There was a time, and not that long ago, when I championed the freelance life. I spoke to high school and college students about it, encouraging them to follow their dreams, and using my own life as an example. It was possible, I extolled, to live by your wits. To be your own boss. If you had good ideas, if you were curious, if you were willing to put in the legwork and the research, you could find the right outlets that would actually pay you enough to cover your expenses, and even allow you to save. “Don’t fear the unknown,” I’d say. “Welcome it.”
I would tell them how I sent out a hundred queries every month suggesting possible stories to magazine editors and how I’d maybe hear back from ten and, of those, only two or three wanted to discuss the idea further. But that was okay, because once you got something in print, then you had something to show, and little by little you could build a portfolio. It wasn’t that long ago when magazines paid their writers as much as $2 or $3 a word, so when Rolling Stone wanted 3,000 words, that would be a nice pay day. Vanity Fair, the New Yorker, and Playboy paid even more for articles, but you couldn’t expect to interest an editor of a high-paying periodical until you had proven yourself. It was possible, but not easy. You needed to believe in yourself, you needed perseverance, and you probably needed your parents or a rich relative willing to stake you while you wrote your way to the top.
But something happened along the way, something called the Internet, and things changed. Print magazines began folding into online ‘zines.’ Writers were offered a few pennies a word, if they were offered anything at all. One professional writer recently wrote about eking out a living by writing 500—800 word pieces for different online sites, earning between eight and seventeen cents a word. I recently wrote a piece for a well-known newspaper, and it was published the next day. When I asked for the contract, the editor told me they no longer paid for such pieces, that writers were happy to see their names in print. I wasn’t happy. I had written for them before and had been paid, and I didn’t understand how writers were now willing to write for “the exposure.” I remember what James A. Michener once told me: What distinguishes a professional writer from the ranks of all the amateurs is that a professional writer gets paid.
Writing was once a noble, even romantic, profession. I was still a teenager when I decided that if I could join the ranks of the writers I admired, I would live a happy, satisfying life. It was never about making a lot of money, just enough to allow me to write. I worked at it, I scrambled, hustled, and cried at the many rejections, but felt determined to prove I could do it. Eventually, it paid off. I wrote articles for magazines that paid decently, and authored books for publishers that gave me advances. I was able to put a down payment on a house and to put my children through grad schools. I was a proud member of the middle class.
And then it all began to crumble. Magazines began using fewer freelancers. Publishers weren’t as willing to take a chance on offbeat ideas. My agent told me he couldn’t sell the novels or poetry or nonfiction I wanted to write, but he could get me nice deals if I wrote more celebrity books. I think if I were starting out today, I’d probably start a podcast. I was recently a guest on Marc Maron’s podcast and he said to me, “You must hate me. I talk to people like you’ve done, only I don’t do the kind of research you did for your Playboy interviews, and I’ve got a huge following.” I didn’t hate him. I applauded his being able to figure out how to earn a living by his wits.

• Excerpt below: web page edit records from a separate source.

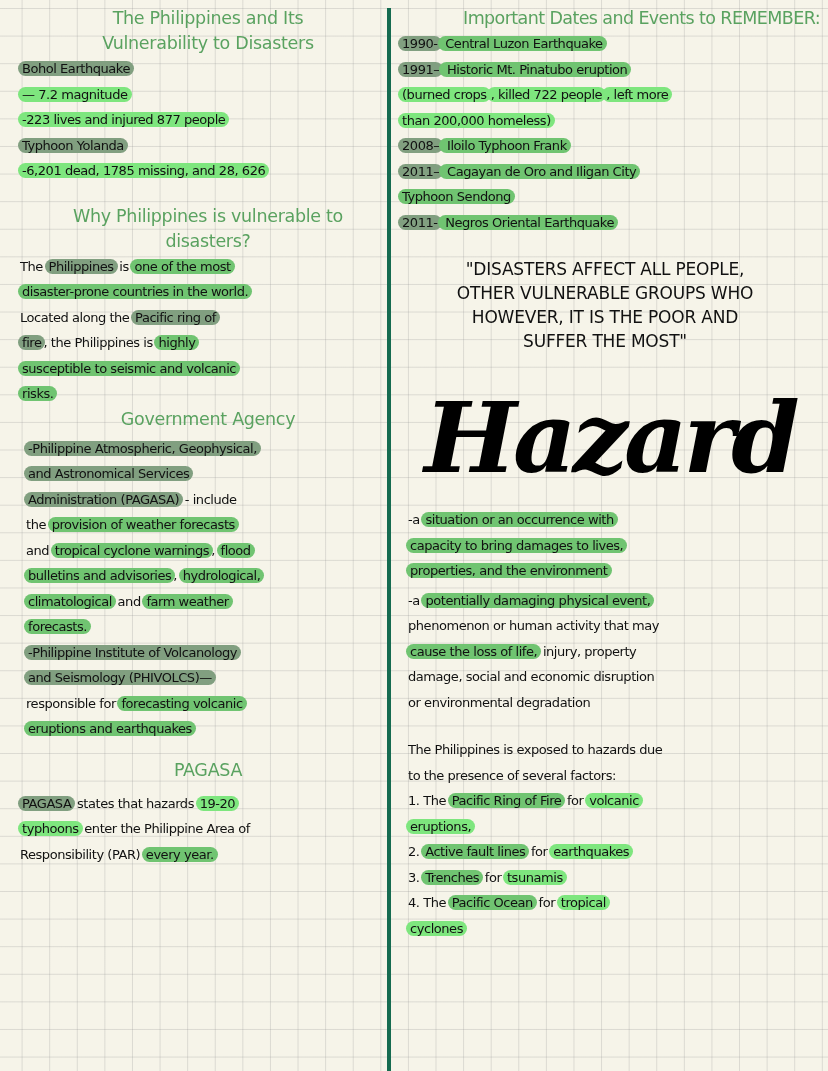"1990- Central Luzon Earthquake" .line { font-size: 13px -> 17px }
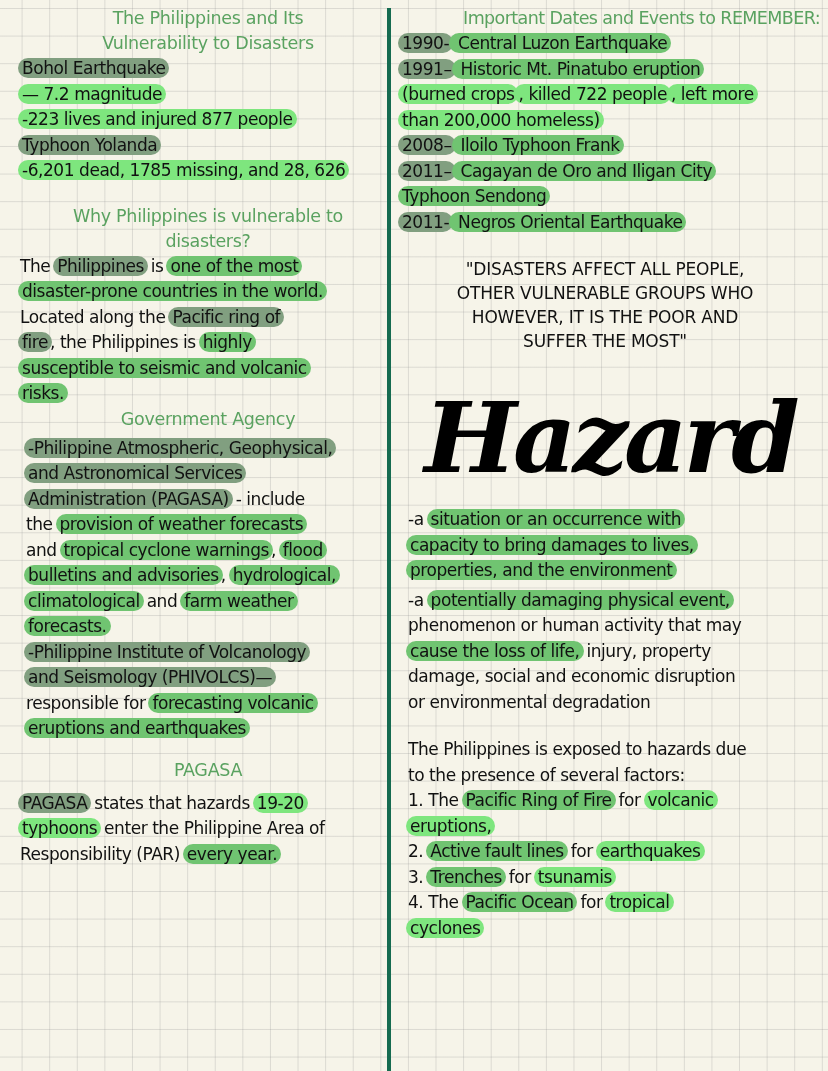"Why Philippines is vulnerable to" div { order: before "disasters?" -> after "disasters?" }
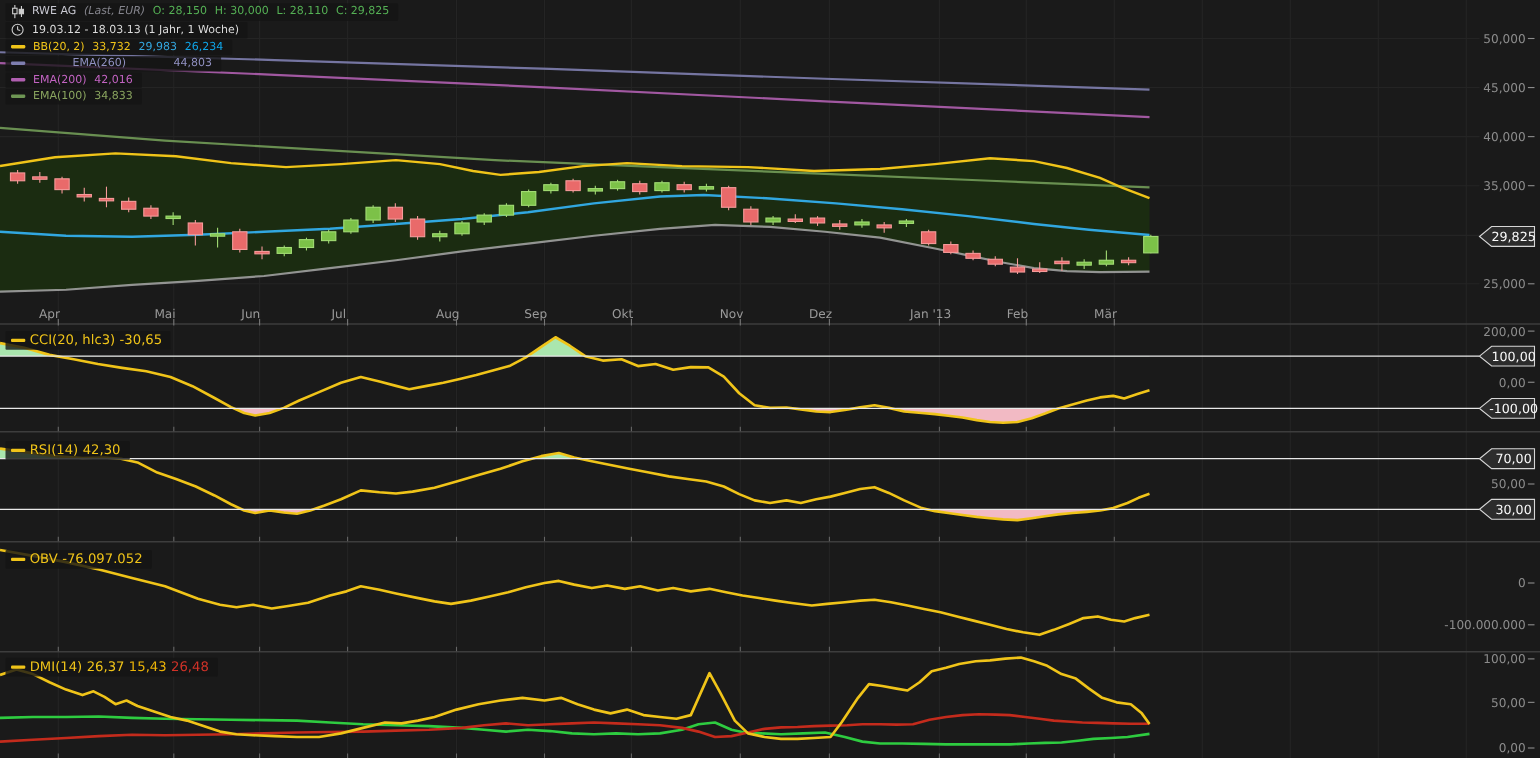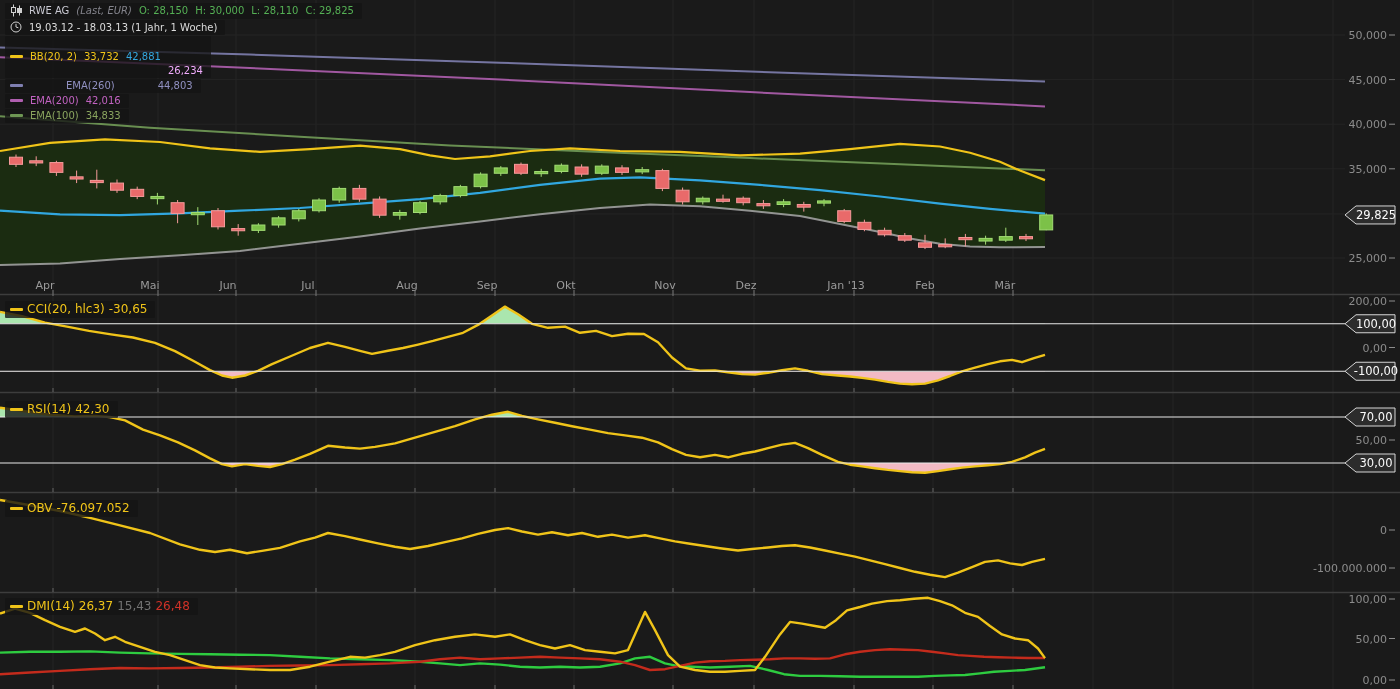"42,881" span.blu { text: 42,881 -> 29,983 }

I called my book of interviews with writers Endangered Species, a title based on something Norman Mailer had said to me, that writers like himself were becoming an endangered species. Saul Bellow said something similar when I interviewed him. He gave the serious novel another fifteen years.
Now when I talk to students, I tell them what my father used to say to me when I was starting out: “Get a job, and write on the side.” I didn’t listen. And I hope some of them don’t listen to me. Because you have to want it, really want it, to make a living freelancing today. It’s not impossible, because nothing is impossible. It’s just very, very hard.